Bankers downplayed the numbers as a statistical anomaly, attributing the difference to such factors as the increasing demand for real estate loans, which skewed the amount of individual loans higher as land prices rose.

“Real estate lending, which are larger deals, really picked up this year,” said J. Han Park, senior vice president and head of the SBA lending program at Wilshire State Bank, the third largest SBA lender in the county.

(Wilshire State Bank is among those lenders that made fewer L.A. SBA loans in fiscal 1999, but for larger amounts, on average.)

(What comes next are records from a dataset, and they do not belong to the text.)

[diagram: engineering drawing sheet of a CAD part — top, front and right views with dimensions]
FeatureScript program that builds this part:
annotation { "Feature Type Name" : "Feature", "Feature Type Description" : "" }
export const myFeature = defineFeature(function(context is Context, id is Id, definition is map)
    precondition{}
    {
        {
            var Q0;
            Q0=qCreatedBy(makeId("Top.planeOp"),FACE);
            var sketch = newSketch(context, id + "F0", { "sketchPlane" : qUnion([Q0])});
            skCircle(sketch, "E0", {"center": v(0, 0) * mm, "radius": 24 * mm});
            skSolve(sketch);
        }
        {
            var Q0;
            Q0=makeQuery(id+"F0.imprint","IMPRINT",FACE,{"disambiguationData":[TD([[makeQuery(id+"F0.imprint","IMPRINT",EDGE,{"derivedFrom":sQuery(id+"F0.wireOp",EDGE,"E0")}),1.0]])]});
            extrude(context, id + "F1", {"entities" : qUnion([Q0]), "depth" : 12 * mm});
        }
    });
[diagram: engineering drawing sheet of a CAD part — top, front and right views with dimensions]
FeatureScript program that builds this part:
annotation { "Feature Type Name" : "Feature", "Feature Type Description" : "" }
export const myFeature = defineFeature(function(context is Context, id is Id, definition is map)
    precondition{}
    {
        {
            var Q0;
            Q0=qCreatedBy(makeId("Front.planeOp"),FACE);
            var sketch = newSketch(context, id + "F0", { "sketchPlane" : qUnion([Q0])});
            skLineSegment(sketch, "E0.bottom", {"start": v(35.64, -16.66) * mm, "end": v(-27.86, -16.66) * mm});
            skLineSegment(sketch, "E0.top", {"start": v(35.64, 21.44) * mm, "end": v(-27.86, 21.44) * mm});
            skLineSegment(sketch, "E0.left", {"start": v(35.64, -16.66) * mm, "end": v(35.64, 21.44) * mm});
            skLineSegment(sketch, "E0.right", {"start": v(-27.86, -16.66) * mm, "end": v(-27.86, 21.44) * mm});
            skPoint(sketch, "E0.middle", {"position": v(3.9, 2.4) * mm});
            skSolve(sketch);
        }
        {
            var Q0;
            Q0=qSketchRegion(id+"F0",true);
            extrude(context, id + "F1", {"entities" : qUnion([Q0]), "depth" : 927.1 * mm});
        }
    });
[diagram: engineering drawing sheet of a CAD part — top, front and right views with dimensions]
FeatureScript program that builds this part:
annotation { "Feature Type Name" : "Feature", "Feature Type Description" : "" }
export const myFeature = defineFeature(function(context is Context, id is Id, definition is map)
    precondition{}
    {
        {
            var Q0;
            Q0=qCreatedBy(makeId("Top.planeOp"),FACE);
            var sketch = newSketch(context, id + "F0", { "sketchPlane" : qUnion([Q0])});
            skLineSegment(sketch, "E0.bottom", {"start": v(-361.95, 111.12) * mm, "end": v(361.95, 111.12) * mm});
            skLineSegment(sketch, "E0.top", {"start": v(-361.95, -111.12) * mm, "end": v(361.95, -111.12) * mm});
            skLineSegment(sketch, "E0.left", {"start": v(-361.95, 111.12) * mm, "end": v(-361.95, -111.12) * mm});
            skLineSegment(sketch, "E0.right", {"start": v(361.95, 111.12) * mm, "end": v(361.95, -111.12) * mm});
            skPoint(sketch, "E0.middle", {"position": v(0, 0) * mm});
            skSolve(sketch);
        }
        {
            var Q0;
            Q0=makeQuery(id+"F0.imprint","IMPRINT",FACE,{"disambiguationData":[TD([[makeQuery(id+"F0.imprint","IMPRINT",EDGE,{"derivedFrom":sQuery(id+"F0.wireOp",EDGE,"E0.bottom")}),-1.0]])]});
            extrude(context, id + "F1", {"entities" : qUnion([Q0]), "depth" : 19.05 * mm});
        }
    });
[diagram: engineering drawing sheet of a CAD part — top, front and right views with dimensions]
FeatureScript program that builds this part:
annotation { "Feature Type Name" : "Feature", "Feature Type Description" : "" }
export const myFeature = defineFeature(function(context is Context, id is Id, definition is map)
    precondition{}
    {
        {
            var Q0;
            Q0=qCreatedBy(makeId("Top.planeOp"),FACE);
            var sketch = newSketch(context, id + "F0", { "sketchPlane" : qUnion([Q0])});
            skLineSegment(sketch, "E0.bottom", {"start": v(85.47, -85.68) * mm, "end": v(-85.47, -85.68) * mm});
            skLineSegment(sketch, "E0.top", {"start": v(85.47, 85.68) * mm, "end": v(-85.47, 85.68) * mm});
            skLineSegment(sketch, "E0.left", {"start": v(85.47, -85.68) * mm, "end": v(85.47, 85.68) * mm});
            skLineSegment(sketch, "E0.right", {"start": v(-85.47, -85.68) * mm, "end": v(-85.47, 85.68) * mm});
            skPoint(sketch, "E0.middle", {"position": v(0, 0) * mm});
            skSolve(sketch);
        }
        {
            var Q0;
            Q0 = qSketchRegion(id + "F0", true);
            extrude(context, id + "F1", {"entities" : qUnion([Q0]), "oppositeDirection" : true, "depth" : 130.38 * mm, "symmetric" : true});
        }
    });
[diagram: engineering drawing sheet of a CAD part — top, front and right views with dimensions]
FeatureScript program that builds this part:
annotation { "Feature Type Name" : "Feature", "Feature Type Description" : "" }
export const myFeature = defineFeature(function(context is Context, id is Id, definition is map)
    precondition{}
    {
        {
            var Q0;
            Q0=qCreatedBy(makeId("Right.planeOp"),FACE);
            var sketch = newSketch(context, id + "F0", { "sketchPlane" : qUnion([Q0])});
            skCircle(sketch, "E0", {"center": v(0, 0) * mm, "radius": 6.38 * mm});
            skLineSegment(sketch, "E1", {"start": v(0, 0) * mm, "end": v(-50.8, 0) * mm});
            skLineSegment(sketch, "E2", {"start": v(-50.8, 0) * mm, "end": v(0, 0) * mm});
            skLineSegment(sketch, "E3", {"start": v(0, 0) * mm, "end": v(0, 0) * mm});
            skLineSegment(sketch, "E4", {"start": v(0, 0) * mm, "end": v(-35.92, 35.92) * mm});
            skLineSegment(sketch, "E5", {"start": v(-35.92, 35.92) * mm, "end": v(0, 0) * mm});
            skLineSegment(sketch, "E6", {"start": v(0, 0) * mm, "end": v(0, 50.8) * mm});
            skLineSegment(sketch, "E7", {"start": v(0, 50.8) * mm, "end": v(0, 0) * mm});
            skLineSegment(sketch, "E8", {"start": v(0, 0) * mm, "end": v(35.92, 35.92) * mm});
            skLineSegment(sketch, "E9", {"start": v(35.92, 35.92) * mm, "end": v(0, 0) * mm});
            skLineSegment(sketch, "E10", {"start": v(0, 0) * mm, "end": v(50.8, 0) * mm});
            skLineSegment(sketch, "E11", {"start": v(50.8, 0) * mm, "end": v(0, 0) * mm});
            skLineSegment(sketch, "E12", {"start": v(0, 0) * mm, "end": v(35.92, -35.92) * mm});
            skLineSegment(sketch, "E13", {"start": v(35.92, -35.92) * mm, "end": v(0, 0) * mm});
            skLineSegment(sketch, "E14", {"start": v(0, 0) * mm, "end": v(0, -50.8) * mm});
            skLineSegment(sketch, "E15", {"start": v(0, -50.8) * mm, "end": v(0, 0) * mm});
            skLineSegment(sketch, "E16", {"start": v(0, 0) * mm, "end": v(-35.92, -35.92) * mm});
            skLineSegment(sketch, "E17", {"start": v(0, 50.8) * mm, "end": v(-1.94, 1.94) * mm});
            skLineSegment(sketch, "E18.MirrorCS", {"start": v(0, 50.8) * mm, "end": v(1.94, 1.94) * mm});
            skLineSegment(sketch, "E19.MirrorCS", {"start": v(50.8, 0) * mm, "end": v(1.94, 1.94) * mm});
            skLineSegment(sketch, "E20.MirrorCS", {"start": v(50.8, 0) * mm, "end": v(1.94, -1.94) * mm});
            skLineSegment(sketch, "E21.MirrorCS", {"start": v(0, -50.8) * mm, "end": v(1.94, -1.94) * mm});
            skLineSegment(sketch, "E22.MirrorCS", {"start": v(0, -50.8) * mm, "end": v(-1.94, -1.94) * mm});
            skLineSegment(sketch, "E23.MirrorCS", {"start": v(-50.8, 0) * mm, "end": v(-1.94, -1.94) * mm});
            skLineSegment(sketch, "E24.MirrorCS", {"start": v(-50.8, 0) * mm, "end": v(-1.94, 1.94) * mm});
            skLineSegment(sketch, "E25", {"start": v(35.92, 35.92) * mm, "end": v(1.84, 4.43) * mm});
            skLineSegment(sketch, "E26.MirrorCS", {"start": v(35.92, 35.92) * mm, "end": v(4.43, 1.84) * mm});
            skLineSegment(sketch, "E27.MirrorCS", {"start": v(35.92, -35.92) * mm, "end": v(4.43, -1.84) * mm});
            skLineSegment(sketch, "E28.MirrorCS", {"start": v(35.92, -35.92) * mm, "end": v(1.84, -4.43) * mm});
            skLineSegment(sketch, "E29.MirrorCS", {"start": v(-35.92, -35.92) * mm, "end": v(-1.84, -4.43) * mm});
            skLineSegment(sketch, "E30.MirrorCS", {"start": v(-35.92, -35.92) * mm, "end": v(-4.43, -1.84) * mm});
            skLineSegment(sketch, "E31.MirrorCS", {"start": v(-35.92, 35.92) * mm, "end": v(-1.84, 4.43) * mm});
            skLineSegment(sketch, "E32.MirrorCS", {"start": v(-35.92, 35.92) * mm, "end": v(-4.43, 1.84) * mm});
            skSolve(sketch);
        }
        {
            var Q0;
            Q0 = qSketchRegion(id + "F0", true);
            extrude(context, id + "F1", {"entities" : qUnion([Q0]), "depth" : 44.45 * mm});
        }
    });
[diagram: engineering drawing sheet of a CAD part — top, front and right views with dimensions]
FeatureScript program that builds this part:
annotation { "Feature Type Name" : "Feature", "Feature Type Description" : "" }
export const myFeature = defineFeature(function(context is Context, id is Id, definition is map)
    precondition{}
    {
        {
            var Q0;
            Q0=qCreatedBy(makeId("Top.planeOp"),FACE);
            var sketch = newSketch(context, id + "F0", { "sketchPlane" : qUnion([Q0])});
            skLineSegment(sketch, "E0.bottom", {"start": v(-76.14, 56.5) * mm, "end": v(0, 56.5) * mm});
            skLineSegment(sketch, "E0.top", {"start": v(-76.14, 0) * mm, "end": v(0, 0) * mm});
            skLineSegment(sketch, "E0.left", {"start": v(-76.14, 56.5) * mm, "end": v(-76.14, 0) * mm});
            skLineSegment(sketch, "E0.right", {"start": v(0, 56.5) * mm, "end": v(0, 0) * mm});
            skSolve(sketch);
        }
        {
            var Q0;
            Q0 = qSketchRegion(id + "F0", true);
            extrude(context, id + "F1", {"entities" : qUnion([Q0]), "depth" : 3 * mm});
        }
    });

SBA officials are sensitive to the rise in the average L.A. loan amount in 1999, and acknowledged that convincing banks to lend in poorer neighborhoods remains a challenge.

“I think that it is an issue,” said Alberto Alvarado, district director for the L.A. office. “We have to re-emphasize that our mission is to lend to individuals and businesses that might not otherwise be able to access (capital.)”

He said his office continually presses the banks it does business with to be more visible in inner-city communities, and to resist the impulse simply to lend to minorities who fit a mainstream profile.

“It’s very easy to lend to the African American who is a CPA with an MBA from Harvard,” Alvarado said. “More challenging is (lending to) the small operations that we frequent up and down the boulevards of the city.”

Some charge that banks aren’t doing enough to find creative ways to address such stumbling blocks.

“No one’s checking SBA results with the SBA mission,” said John Bryant, head of Operation Hope Inc., a non-profit community investment organization focusing on the inner city. “Bank (SBA) portfolios are growing, but they aren’t growing in the area the program was intended to serve.”

Bryant praised the SBA for making it possible for certain loans to be financed that wouldn’t otherwise get done.

But he argued that banks tend to favor larger SBA loans because they are easier to bundle for resale in the secondary markets. Meanwhile, the smaller loans sought by many inner-city businesses are being ignored because they’re harder to bundle.

Community activists also point out that, since there are so few banks in the inner city, the prospect of many minority business owners actually applying for an SBA loan isn’t great. Operation Hope released a study last year showing that 77 percent of minority-owned businesses in South Central L.A. didn’t apply to banks for lines of credit or loans, and 75 percent of those said they didn’t do so because they believed their applications would be denied.

Nor were these shaky companies. Of the firms surveyed, 93 percent had been in business for three years or more, and 75 percent reported annual sales of $100,000 or more.

Alvarado is sympathetic, and said the SBA works to take banks into communities where they might not otherwise go, and to persuade them that collateral isn’t the only measuring stick for an inner-city loan. But he admits that it is sometimes a struggle.

“We’re not necessarily trying to get banks to take on more risk, but we are trying to get them to take a better look (at a loan) and don’t stop and say, ‘We can’t, there’s no collateral,’ ” he said. “There’s a lot more that needs to be done.”